Ma poitrine se serra d'un coup.  La faible lueur octroyée par les lampadaires de la ruelles ne permettait pas de discerner avec précision ses traits mais, je le voyais parfaitement.Il pouffait discrètement, un sourire mauvais sur le visage.

Il se moquait de moi, n'est-ce-pas ? Il ne souhaitait tout de même pas..., songeais-je sans pouvoir terminer ma phrase.

- " Qu'est-ce que cela signifie ? Parles !"

Ma voix s'était emballée d'elle-même. J'eus du mal à garder mon calme tant il faisait attendre sa réponse. Mais, ce ne fut pas celle-ci qui me rassura :

- " Cela serait peut être la solution, pourtant..." murmura-t-il d'un ton à peine audible, comme pour lui-même.

Son sourire avait disparu. Le mystère et la douceur qui naissait dans son timbre me tourmentaient toujours plus. Je me maudissais presque de ne pas pouvoir demander l'aide de Keith. Lui, il saurait quoi faire, quoi dire.
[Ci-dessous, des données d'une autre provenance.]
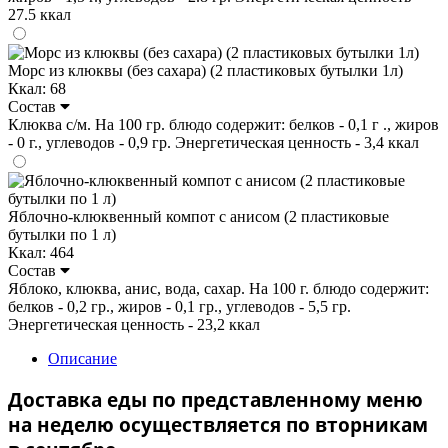
27.5 ккал
Морс из клюквы (без сахара) (2 пластиковых бутылки 1л)
Ккал: 68
Состав
Клюква с/м. На 100 гр. блюдо содержит: белков - 0,1 г ., жиров
- 0 г., углеводов - 0,9 гр. Энергетическая ценность - 3,4 ккал
Яблочно-клюквенный компот с анисом (2 пластиковые
бутылки по 1 л)
Ккал: 464
Состав
Яблоко, клюква, анис, вода, сахар. На 100 г. блюдо содержит:
белков - 0,2 гр., жиров - 0,1 гр., углеводов - 5,5 гр.
Энергетическая ценность - 23,2 ккал
Описание
Доставка еды по представленному меню
на неделю осуществляется по вторникам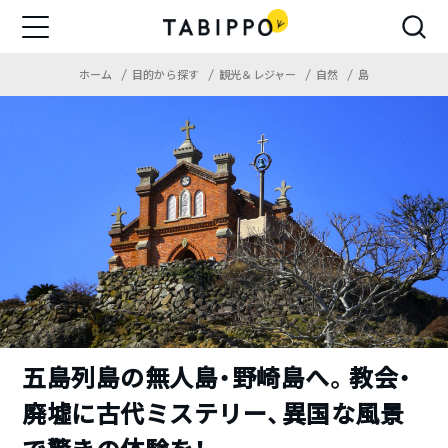
ホーム
目的から探す
観光＆レジャー
自然
島
五島列島の無人島・野崎島へ。教会・
廃墟に古代ミステリー、異国な風景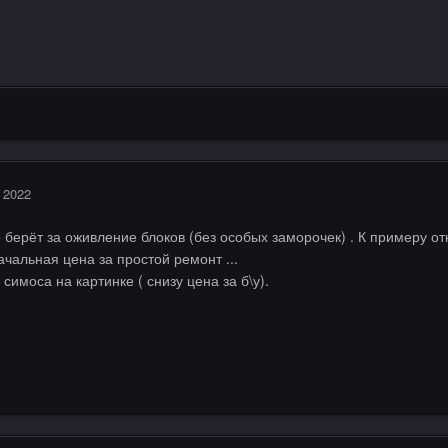
 2022
ко берёт за оживление блоков (без особых заморочек) . К примеру 
начальная цена за простой ремонт ...
симоса на картинке ( снизу цена за б\у).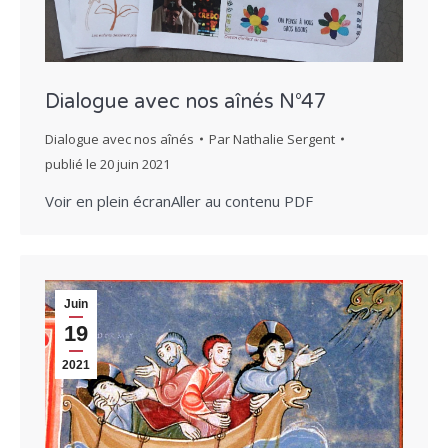
Dialogue avec nos aînés N°47
Dialogue avec nos aînés
Par
Nathalie Sergent
publié le
20 juin 2021
Voir en plein écranAller au contenu PDF
Juin
19
2021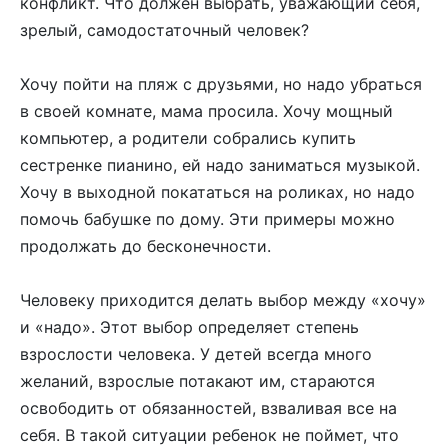
конфликт. Что должен выбрать, уважающий себя,
зрелый, самодостаточный человек?
Хочу пойти на пляж с друзьями, но надо убраться
в своей комнате, мама просила. Хочу мощный
компьютер, а родители собрались купить
сестренке пианино, ей надо заниматься музыкой.
Хочу в выходной покататься на роликах, но надо
помочь бабушке по дому. Эти примеры можно
продолжать до бесконечности.
Человеку приходится делать выбор между «хочу»
и «надо». Этот выбор определяет степень
взрослости человека. У детей всегда много
желаний, взрослые потакают им, стараются
освободить от обязанностей, взваливая все на
себя. В такой ситуации ребенок не поймет, что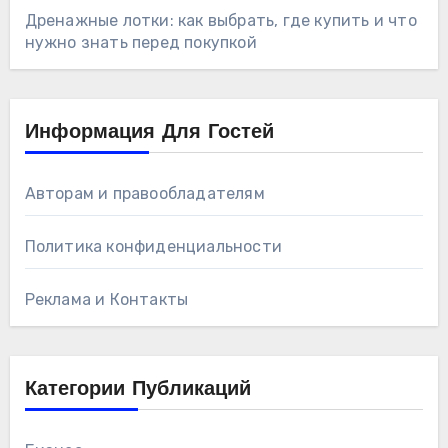
Дренажные лотки: как выбрать, где купить и что
нужно знать перед покупкой
Информация Для Гостей
Авторам и правообладателям
Политика конфиденциальности
Реклама и Контакты
Категории Публикаций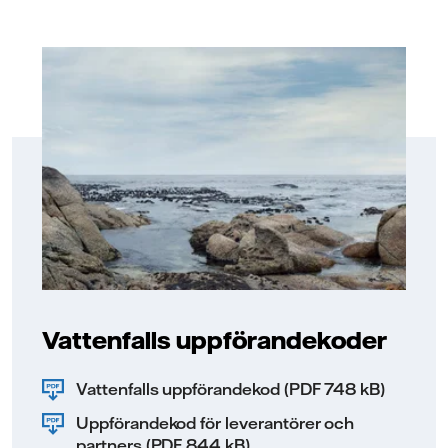
Vattenfalls uppförandekoder
Vattenfalls uppförandekod (PDF 748 kB)
Uppförandekod för leverantörer och
partners (PDF 844 kB)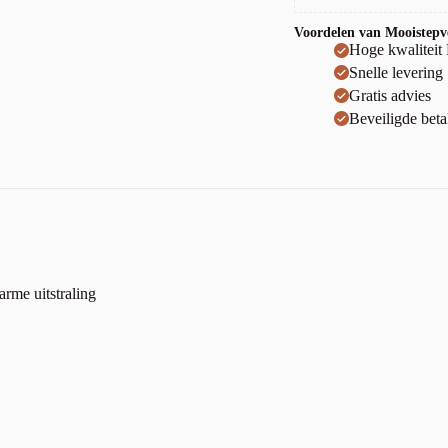
Voordelen van Mooistepvc
Hoge kwaliteit
Snelle levering
Gratis advies
Beveiligde beta
arme uitstraling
Il le connaissait mieux que quiconque en dépit que nous ignorons tout de lui, hormis le Maître qui en sait peut être un peu plus.

Notre conversation mourant dans l'hésitation et la peur, un nouveau voile de silence nous enveloppait péniblement.

Pourquoi ? Pourquoi dis-tu cela ? Pourquoi souhaites-tu cela ? Y a-t-il un quelconque rapport avec Diane ? Moi ? Quelque chose d'autre ?

Tant de questions se bousculaient dans ma tête mais Lash interrompit le flot de mes pensées :

- " Sinon, tu vas faire quoi pour les Lamarquise ? Tu nous as dit avoir une idée." demanda-t-il d'un ton bien plus tendre qu'à son habitude.

C'est vrai, à force d'interrogations, j'en avais oublié la raison de notre retour si précipité à la guilde. Chacun d'entre nous s'occuperait d'un des soucis causés par ce mariage.

- " Oh ! Et bien, je comptais demander de l'aide à Yvan... Il a le bras long quand il s'agit de ce genre de choses, alors..." commençais-je.

- " D'accord." trancha-t-il sans attendre la fin de ma phrase.

Qu'est-ce qui cloche chez lui, à la fin, me plaignais-je en mon for intérieur. Il avait le don de m'inquiéter parfois.